Page MenuHomePhabricator

Provide aggregated banner impression counts
Closed, ResolvedPublic

Description

In order to import impression data of our fundraising banners to our own database we need them to be publicly available. This ticket is meant to resolve T243092 (and T255446).

Banner impression data is regularly aggregated in banner_activity_minutely, but with a delay of ~2 hours, which does not meet the requirement of WMDE's team Kampagnen und Fundraising.

Acceptance Criteria

  • Banner impression data is collected and aggregated in time spans of 15 minutes for all banners that
    • match the regular expression B\d{2}_WMDE
    • were sending a beacon to uri_host (en|de)\.(m\.)?wikipedia.org
  • There is one file for each time span.
  • The file is named banner_impressions_YYYYMMDD_hhmm.csv, using the beginning of the time span.
  • The file contains comma-separated values:
    • Banner name
    • Impression count (extrapolated)
  • The files are published in analytics.wikitech.org
  • Files older than 30 days are deleted regularly.

Event Timeline

@kai.nissen @WMDE-leszek

Q. My first assumption is that all data on the WMDE banner impressions will be found in the wmf.webrequest table where uri_path = "/beacon/impression". Please correct me if I am wrong.

Next, @kai.nissen once informed me - in the context of the New Editors campaigns - how all WMDE banners encompass the following string: WMDE - and also in this ticket's description.
However, today I find banner=wle_2021_de from `uri_host = "de.wikipedia.org".
Q. Are we simply going to count anything found on uri_path = "/beacon/impression" and `uri_host = "de.wikipedia.org" (including mobile) or are we going to look for some specific banner only?
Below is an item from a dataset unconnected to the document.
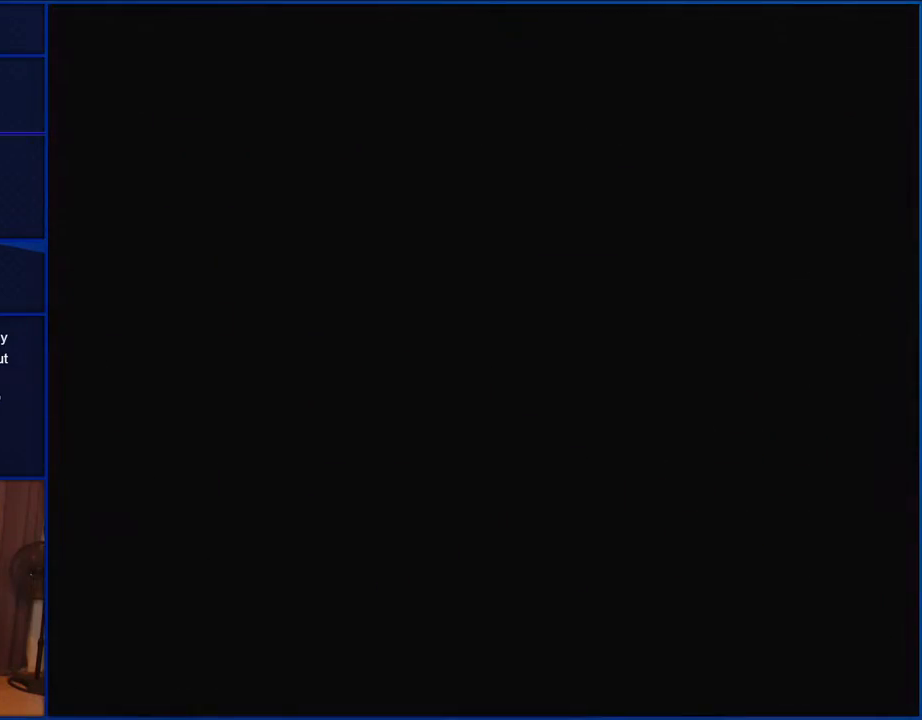
{"buttons": ["Y"], "events": []}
If the later holds, than how are we about to recognize the specific banners that we are interested in?

Banner impression data is regularly aggregated in banner_activity_minutely, but with a delay of ~2 hours, which does not meet the requirement of WMDE's team Kampagnen und Fundraising.
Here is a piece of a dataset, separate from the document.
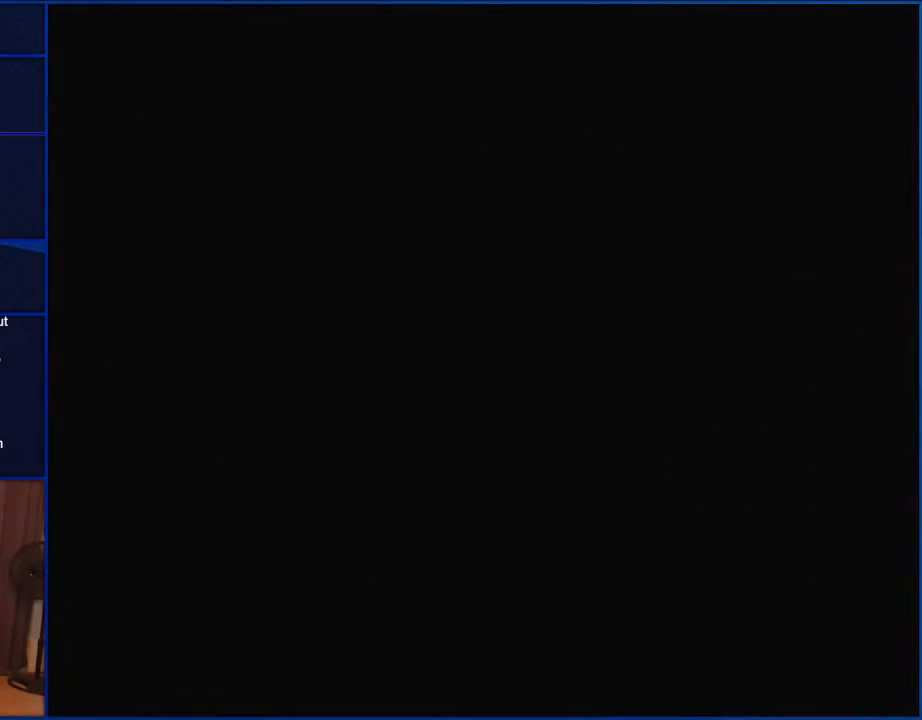
{"buttons": ["Y"], "events": []}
I was not able to find the banner_activity_minutely table in Hive: it is not in the wmf database and not found in event. Where does it live?

... but with a delay of ~2 hours, which does not meet the requirement of WMDE's team Kampagnen und Fundraising.
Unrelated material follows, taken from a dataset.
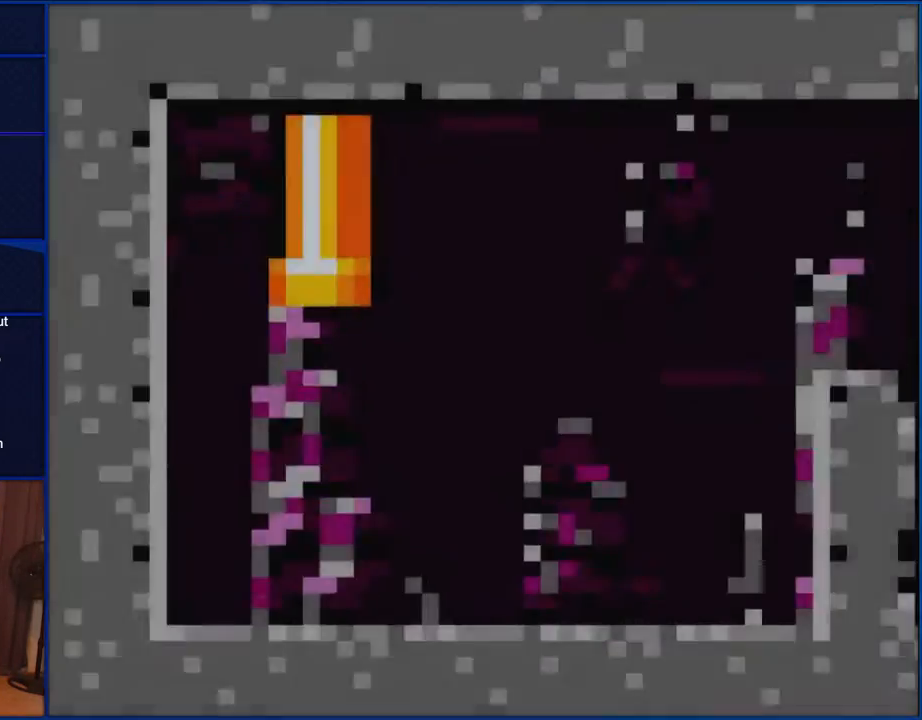
{"buttons": ["Y"], "events": []}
Well, there is probably nothing that can be done about it. Namely:

The max(dt) (i.e. timestamp) found on (approx) 09:42 UTC was 2021-05-25T08:59:59Z:

select max(dt) from wmf.webrequest where uri_path = "/beacon/impression" and uri_host = "de.wikipedia.org" and year = 2021 and month = 5 and day = 25;

which means the wmf.webrequest has a delay of approximately 40 minutes (which we already know) - because of pre-processing I guess.

I thought that maybe the wmf_raw.webrequest table can help:

select max(dt) from wmf_raw.webrequest where uri_host like "%de.wikipedia%" and uri_path = "/beacon/impression" and year = 2021 and month = 5 and day = 25;

but

_c0
2021-05-25T08:59:59Z

(run on Tue 25 May 2021 09:49:39 AM UTC approximately).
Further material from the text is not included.